start

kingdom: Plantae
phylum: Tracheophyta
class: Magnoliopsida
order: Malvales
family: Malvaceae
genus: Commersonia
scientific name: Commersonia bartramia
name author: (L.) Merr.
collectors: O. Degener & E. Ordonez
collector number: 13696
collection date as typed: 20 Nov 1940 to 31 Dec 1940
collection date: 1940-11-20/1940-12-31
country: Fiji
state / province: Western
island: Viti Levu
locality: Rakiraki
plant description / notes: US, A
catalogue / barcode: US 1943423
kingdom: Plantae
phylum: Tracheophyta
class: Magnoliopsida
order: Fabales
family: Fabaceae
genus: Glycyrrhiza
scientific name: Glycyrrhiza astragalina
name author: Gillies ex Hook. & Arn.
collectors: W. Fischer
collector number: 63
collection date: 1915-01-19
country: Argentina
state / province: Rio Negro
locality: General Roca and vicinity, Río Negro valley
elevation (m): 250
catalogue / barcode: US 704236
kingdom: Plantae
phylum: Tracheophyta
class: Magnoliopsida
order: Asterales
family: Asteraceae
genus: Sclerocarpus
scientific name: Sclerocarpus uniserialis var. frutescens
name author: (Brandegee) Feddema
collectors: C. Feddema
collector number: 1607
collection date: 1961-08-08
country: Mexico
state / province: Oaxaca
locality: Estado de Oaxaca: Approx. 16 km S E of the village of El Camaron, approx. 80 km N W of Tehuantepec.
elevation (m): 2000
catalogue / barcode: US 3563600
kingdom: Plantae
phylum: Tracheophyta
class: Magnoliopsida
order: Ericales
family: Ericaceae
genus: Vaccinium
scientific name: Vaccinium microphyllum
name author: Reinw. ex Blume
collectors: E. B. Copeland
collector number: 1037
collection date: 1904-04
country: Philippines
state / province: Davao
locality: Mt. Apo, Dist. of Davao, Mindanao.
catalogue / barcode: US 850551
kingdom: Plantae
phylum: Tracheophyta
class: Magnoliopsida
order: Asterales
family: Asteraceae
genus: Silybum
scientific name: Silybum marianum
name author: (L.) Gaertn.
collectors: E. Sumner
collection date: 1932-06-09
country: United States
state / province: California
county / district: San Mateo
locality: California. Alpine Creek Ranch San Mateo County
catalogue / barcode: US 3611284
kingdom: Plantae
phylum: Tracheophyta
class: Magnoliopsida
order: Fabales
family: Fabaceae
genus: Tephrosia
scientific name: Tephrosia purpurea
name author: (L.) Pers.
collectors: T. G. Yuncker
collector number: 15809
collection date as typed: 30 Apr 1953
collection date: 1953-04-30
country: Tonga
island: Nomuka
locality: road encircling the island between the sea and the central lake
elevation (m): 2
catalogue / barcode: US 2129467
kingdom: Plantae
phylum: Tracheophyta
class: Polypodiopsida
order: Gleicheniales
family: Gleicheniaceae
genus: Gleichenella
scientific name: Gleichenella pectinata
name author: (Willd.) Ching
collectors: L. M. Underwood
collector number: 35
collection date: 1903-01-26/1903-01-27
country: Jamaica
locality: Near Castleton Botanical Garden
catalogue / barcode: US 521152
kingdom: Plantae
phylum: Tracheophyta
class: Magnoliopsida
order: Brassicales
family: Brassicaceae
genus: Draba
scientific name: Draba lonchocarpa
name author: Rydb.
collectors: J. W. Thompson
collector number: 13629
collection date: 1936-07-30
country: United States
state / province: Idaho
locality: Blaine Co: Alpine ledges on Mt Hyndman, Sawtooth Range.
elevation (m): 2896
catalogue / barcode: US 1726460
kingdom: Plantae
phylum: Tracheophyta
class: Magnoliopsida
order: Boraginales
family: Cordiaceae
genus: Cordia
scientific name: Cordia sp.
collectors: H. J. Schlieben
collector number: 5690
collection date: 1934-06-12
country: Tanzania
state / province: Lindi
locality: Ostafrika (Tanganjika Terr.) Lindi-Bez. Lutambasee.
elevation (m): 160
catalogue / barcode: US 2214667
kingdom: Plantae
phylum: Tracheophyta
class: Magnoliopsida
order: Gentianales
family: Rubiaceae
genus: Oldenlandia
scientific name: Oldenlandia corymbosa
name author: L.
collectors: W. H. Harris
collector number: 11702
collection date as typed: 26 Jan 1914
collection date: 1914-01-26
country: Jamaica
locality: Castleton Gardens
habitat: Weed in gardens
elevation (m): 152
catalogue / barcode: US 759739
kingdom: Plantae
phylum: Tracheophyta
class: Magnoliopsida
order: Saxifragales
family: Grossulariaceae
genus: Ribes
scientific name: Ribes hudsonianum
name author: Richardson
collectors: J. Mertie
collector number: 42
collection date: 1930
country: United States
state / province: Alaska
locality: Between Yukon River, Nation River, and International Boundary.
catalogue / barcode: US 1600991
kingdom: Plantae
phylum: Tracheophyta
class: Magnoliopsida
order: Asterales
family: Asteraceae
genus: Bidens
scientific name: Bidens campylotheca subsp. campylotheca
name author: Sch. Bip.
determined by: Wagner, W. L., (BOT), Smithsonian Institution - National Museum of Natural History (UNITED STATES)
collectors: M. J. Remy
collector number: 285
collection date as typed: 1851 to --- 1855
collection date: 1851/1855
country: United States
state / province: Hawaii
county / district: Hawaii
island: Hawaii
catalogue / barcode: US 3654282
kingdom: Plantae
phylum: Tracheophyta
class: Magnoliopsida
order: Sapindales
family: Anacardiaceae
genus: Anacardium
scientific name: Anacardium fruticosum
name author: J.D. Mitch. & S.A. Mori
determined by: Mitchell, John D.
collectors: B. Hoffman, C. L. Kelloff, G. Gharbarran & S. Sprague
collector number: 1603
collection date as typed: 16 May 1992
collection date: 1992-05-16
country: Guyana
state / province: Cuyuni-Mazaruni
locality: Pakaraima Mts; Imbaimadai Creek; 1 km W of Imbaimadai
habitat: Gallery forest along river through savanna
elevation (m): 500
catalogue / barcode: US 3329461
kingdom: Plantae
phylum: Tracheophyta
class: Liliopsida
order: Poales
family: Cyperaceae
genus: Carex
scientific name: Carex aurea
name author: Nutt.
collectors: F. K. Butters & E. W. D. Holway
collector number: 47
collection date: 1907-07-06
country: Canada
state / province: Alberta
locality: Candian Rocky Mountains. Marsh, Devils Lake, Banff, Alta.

end

* INSTRUCTIONS FOR THE TASK *
Reproduce all of the data above verbatim, keeping every line and character unchanged.

* REPLY *
kingdom: Plantae
phylum: Tracheophyta
class: Magnoliopsida
order: Malvales
family: Malvaceae
genus: Commersonia
scientific name: Commersonia bartramia
name author: (L.) Merr.
collectors: O. Degener & E. Ordonez
collector number: 13696
collection date as typed: 20 Nov 1940 to 31 Dec 1940
collection date: 1940-11-20/1940-12-31
country: Fiji
state / province: Western
island: Viti Levu
locality: Rakiraki
plant description / notes: US, A
catalogue / barcode: US 1943423
kingdom: Plantae
phylum: Tracheophyta
class: Magnoliopsida
order: Fabales
family: Fabaceae
genus: Glycyrrhiza
scientific name: Glycyrrhiza astragalina
name author: Gillies ex Hook. & Arn.
collectors: W. Fischer
collector number: 63
collection date: 1915-01-19
country: Argentina
state / province: Rio Negro
locality: General Roca and vicinity, Río Negro valley
elevation (m): 250
catalogue / barcode: US 704236
kingdom: Plantae
phylum: Tracheophyta
class: Magnoliopsida
order: Asterales
family: Asteraceae
genus: Sclerocarpus
scientific name: Sclerocarpus uniserialis var. frutescens
name author: (Brandegee) Feddema
collectors: C. Feddema
collector number: 1607
collection date: 1961-08-08
country: Mexico
state / province: Oaxaca
locality: Estado de Oaxaca: Approx. 16 km S E of the village of El Camaron, approx. 80 km N W of Tehuantepec.
elevation (m): 2000
catalogue / barcode: US 3563600
kingdom: Plantae
phylum: Tracheophyta
class: Magnoliopsida
order: Ericales
family: Ericaceae
genus: Vaccinium
scientific name: Vaccinium microphyllum
name author: Reinw. ex Blume
collectors: E. B. Copeland
collector number: 1037
collection date: 1904-04
country: Philippines
state / province: Davao
locality: Mt. Apo, Dist. of Davao, Mindanao.
catalogue / barcode: US 850551
kingdom: Plantae
phylum: Tracheophyta
class: Magnoliopsida
order: Asterales
family: Asteraceae
genus: Silybum
scientific name: Silybum marianum
name author: (L.) Gaertn.
collectors: E. Sumner
collection date: 1932-06-09
country: United States
state / province: California
county / district: San Mateo
locality: California. Alpine Creek Ranch San Mateo County
catalogue / barcode: US 3611284
kingdom: Plantae
phylum: Tracheophyta
class: Magnoliopsida
order: Fabales
family: Fabaceae
genus: Tephrosia
scientific name: Tephrosia purpurea
name author: (L.) Pers.
collectors: T. G. Yuncker
collector number: 15809
collection date as typed: 30 Apr 1953
collection date: 1953-04-30
country: Tonga
island: Nomuka
locality: road encircling the island between the sea and the central lake
elevation (m): 2
catalogue / barcode: US 2129467
kingdom: Plantae
phylum: Tracheophyta
class: Polypodiopsida
order: Gleicheniales
family: Gleicheniaceae
genus: Gleichenella
scientific name: Gleichenella pectinata
name author: (Willd.) Ching
collectors: L. M. Underwood
collector number: 35
collection date: 1903-01-26/1903-01-27
country: Jamaica
locality: Near Castleton Botanical Garden
catalogue / barcode: US 521152
kingdom: Plantae
phylum: Tracheophyta
class: Magnoliopsida
order: Brassicales
family: Brassicaceae
genus: Draba
scientific name: Draba lonchocarpa
name author: Rydb.
collectors: J. W. Thompson
collector number: 13629
collection date: 1936-07-30
country: United States
state / province: Idaho
locality: Blaine Co: Alpine ledges on Mt Hyndman, Sawtooth Range.
elevation (m): 2896
catalogue / barcode: US 1726460
kingdom: Plantae
phylum: Tracheophyta
class: Magnoliopsida
order: Boraginales
family: Cordiaceae
genus: Cordia
scientific name: Cordia sp.
collectors: H. J. Schlieben
collector number: 5690
collection date: 1934-06-12
country: Tanzania
state / province: Lindi
locality: Ostafrika (Tanganjika Terr.) Lindi-Bez. Lutambasee.
elevation (m): 160
catalogue / barcode: US 2214667
kingdom: Plantae
phylum: Tracheophyta
class: Magnoliopsida
order: Gentianales
family: Rubiaceae
genus: Oldenlandia
scientific name: Oldenlandia corymbosa
name author: L.
collectors: W. H. Harris
collector number: 11702
collection date as typed: 26 Jan 1914
collection date: 1914-01-26
country: Jamaica
locality: Castleton Gardens
habitat: Weed in gardens
elevation (m): 152
catalogue / barcode: US 759739
kingdom: Plantae
phylum: Tracheophyta
class: Magnoliopsida
order: Saxifragales
family: Grossulariaceae
genus: Ribes
scientific name: Ribes hudsonianum
name author: Richardson
collectors: J. Mertie
collector number: 42
collection date: 1930
country: United States
state / province: Alaska
locality: Between Yukon River, Nation River, and International Boundary.
catalogue / barcode: US 1600991
kingdom: Plantae
phylum: Tracheophyta
class: Magnoliopsida
order: Asterales
family: Asteraceae
genus: Bidens
scientific name: Bidens campylotheca subsp. campylotheca
name author: Sch. Bip.
determined by: Wagner, W. L., (BOT), Smithsonian Institution - National Museum of Natural History (UNITED STATES)
collectors: M. J. Remy
collector number: 285
collection date as typed: 1851 to --- 1855
collection date: 1851/1855
country: United States
state / province: Hawaii
county / district: Hawaii
island: Hawaii
catalogue / barcode: US 3654282
kingdom: Plantae
phylum: Tracheophyta
class: Magnoliopsida
order: Sapindales
family: Anacardiaceae
genus: Anacardium
scientific name: Anacardium fruticosum
name author: J.D. Mitch. & S.A. Mori
determined by: Mitchell, John D.
collectors: B. Hoffman, C. L. Kelloff, G. Gharbarran & S. Sprague
collector number: 1603
collection date as typed: 16 May 1992
collection date: 1992-05-16
country: Guyana
state / province: Cuyuni-Mazaruni
locality: Pakaraima Mts; Imbaimadai Creek; 1 km W of Imbaimadai
habitat: Gallery forest along river through savanna
elevation (m): 500
catalogue / barcode: US 3329461
kingdom: Plantae
phylum: Tracheophyta
class: Liliopsida
order: Poales
family: Cyperaceae
genus: Carex
scientific name: Carex aurea
name author: Nutt.
collectors: F. K. Butters & E. W. D. Holway
collector number: 47
collection date: 1907-07-06
country: Canada
state / province: Alberta
locality: Candian Rocky Mountains. Marsh, Devils Lake, Banff, Alta.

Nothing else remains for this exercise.